Maultaschen, Spätzle, Schupfnudeln. Fast jeder kennt die schwäbischen Klassiker. Wir haben heute für euch eine alte schwäbische Leibspeise, die kaum noch jemand kennt...

Die Kochpsychiater

Wir heißen Birgitt und Michael (Bild: Kochpsychiater), leben in Baden-Württemberg und sind im echten Leben keine Psychiater.

Seit mehr als 40 Jahren backen und kochen wir schon - nicht beruflich, sondern privat.

In der Blogger-Welt wechseln wir aber die Identität und führen unseren Blog als "Herr und Frau Doktor mit eigener Küchen-Praxis".

Sind wir ein bisschen durchgeknallt? Vielleicht! Aber "normale" Foodblogs gibt es schließlich wie Sand am Meer.

Wurstknöpfle - schon der Klang des Wortes hört sich nach schwäbischer Gemütlichkeit an. Und so kommen sie auch daher: umhüllt von würzig, duftender Bratensoße und in Begleitung eines Kartoffelsalates oder lecker geröstet mit Ei und gemischtem Salat oder dampfend auf Kraut.

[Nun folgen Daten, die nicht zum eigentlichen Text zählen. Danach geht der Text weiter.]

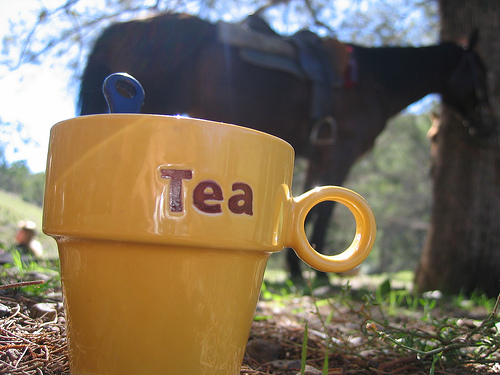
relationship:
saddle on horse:
[206, 19, 365, 147] [70, 9, 497, 288]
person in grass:
[0, 221, 46, 261] [0, 168, 500, 307]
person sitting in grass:
[0, 221, 46, 261] [0, 168, 500, 307]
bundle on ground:
[5, 272, 58, 333] [1, 241, 498, 368]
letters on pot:
[165, 153, 256, 224] [39, 101, 384, 363]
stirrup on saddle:
[311, 116, 339, 150] [206, 19, 365, 147]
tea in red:
[162, 155, 263, 216] [156, 155, 257, 218]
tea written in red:
[162, 155, 263, 216] [156, 155, 257, 218]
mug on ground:
[35, 112, 382, 370] [1, 241, 498, 368]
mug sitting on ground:
[35, 112, 382, 370] [1, 241, 498, 368]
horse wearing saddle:
[70, 9, 497, 288] [206, 19, 365, 147]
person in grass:
[5, 221, 45, 268] [0, 168, 500, 307]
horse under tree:
[70, 9, 497, 288] [5, 8, 499, 315]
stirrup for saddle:
[311, 116, 339, 150] [206, 19, 365, 147]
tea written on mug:
[162, 155, 263, 216] [35, 112, 382, 370]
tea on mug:
[162, 155, 263, 216] [35, 112, 382, 370]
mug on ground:
[35, 112, 382, 374] [1, 241, 498, 368]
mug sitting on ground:
[35, 112, 382, 374] [1, 241, 498, 368]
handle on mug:
[293, 183, 382, 279] [35, 112, 382, 374]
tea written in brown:
[162, 155, 263, 216] [161, 161, 256, 222]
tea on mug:
[162, 155, 263, 216] [35, 112, 382, 374]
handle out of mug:
[102, 67, 148, 111] [35, 112, 382, 374]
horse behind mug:
[70, 9, 497, 288] [35, 112, 382, 374]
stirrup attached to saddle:
[311, 116, 339, 150] [206, 19, 365, 147]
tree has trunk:
[5, 8, 499, 315] [413, 3, 499, 290]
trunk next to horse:
[413, 3, 499, 290] [70, 9, 497, 288]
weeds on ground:
[269, 282, 498, 372] [1, 241, 498, 368]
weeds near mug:
[269, 282, 498, 372] [35, 112, 382, 374]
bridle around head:
[445, 50, 489, 136] [441, 26, 493, 140]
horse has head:
[70, 9, 497, 288] [441, 26, 493, 140]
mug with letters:
[35, 112, 382, 370] [165, 153, 256, 224]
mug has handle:
[35, 112, 382, 370] [102, 67, 148, 111]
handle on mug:
[293, 183, 382, 279] [35, 112, 382, 370]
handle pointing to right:
[293, 183, 382, 279] [251, 0, 497, 370]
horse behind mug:
[70, 9, 497, 288] [35, 112, 382, 370]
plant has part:
[258, 259, 499, 367] [367, 287, 500, 371]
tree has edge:
[5, 8, 499, 315] [8, 0, 440, 94]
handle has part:
[293, 183, 382, 279] [277, 190, 305, 263]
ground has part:
[1, 241, 498, 368] [367, 287, 500, 371]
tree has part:
[5, 8, 499, 315] [4, 0, 353, 93]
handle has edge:
[293, 183, 382, 279] [301, 199, 368, 258]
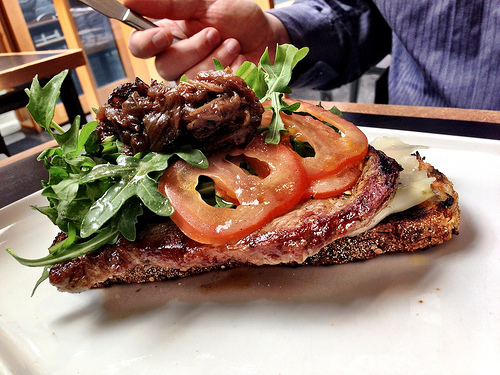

Früher war das Wurstknöpfle die samstägliche Leibspeise im Schwabenland. Ein einfaches schwäbisches Gericht. Trotzdem erforderte es Geschick und Küchenerfahrung. Und heute? Fragt man die "jungen Schwaben", dann schaut man meist in erstaunte Gesichter, die eine Antwort schuldig bleiben. Anders bei der Ü 70-Generation. Bei dieser Frage leuchten plötzlich die Augen, und spontane Liebeserklärungen an's Knöpfle und Erinnerungen an Mutters Küche sprudeln nur noch so aus den Leuten.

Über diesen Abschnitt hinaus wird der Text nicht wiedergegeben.